“a certain poor wanderer from Nazareth”

One of the interesting things about having catholicfundamentalism.com on Facebook is that so many Protestants share reasons not to be Catholic.

It’s instructive to hear the various ways they avoid Jesus’ clear command “If you do not eat My Body and drink My Blood you do not have life in you.”
Once in a great while, someone in one of the 40,000 do-it-yourself schisms comes up with a new reason to avoid obeying Jesus. Rarely, they find an original way to ignore others of His clear, direct words “Thou art Peter and on this rock I build My Church. . .”
One of the lost souls described Jesus in a remarkably affected way: “a certain poor wanderer from Nazareth”.

It cleverly discourages directly thinking about unwanted instructions Jesus left us. One imagines the poor simpletons who listen to such drivel nodding wisely at such nuggets of sludge.
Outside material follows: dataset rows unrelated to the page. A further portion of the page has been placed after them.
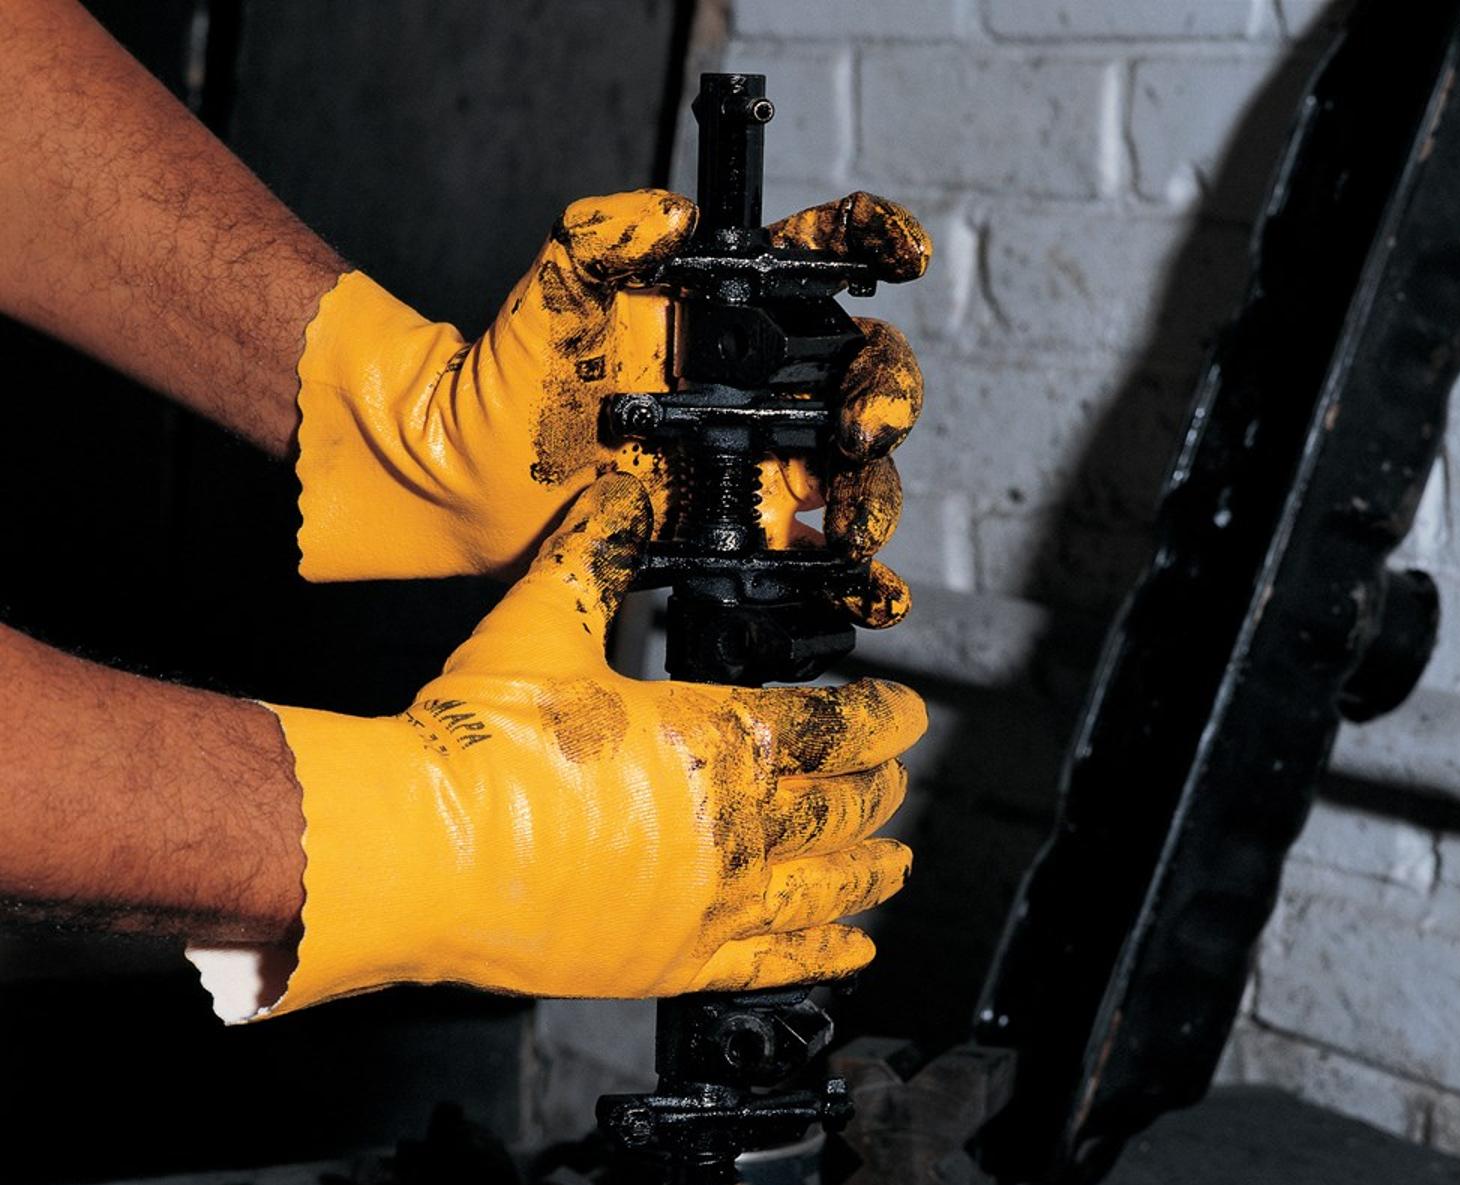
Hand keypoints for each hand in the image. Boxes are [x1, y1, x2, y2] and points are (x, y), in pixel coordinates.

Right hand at [258, 473, 925, 1016]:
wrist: (421, 852)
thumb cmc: (481, 744)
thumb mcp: (541, 625)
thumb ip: (594, 558)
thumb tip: (619, 498)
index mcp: (715, 737)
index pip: (832, 725)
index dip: (881, 717)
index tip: (904, 713)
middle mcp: (733, 825)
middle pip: (838, 808)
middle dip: (876, 789)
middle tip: (895, 779)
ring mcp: (709, 902)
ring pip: (823, 887)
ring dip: (870, 870)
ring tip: (898, 863)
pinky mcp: (671, 962)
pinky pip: (772, 964)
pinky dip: (822, 954)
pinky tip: (853, 949)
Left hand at [293, 190, 929, 620]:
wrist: (463, 481)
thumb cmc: (505, 377)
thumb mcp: (554, 292)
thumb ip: (603, 237)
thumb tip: (666, 214)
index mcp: (729, 316)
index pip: (819, 260)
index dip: (873, 243)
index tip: (901, 255)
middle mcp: (757, 390)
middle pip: (864, 381)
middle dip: (887, 401)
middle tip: (860, 432)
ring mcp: (754, 467)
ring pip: (855, 478)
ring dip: (875, 502)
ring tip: (855, 533)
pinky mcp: (739, 539)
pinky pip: (811, 564)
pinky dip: (854, 585)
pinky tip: (876, 598)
As a Catholic, of course, The Living Son of God is both God and man, Divine Nature in Human Form Who appeared because Mary said “I will be the handmaid of The Lord”. He is The Second Person of The Holy Trinity. To describe Him with hollow shallowness of being “a certain poor wanderer from Nazareth” diminishes the need to believe Him a God to be obeyed.

“a certain poor wanderer from Nazareth” is a triumph of triteness over obedience that raises a new concern: Would the person who invents descriptions that distract from the deeper awareness of the need for obedience be punished more, or less, for avoiding Jesus’ instructions in a different way?

Are those who let themselves be distracted from obedience by such fatuousness more, or less culpable?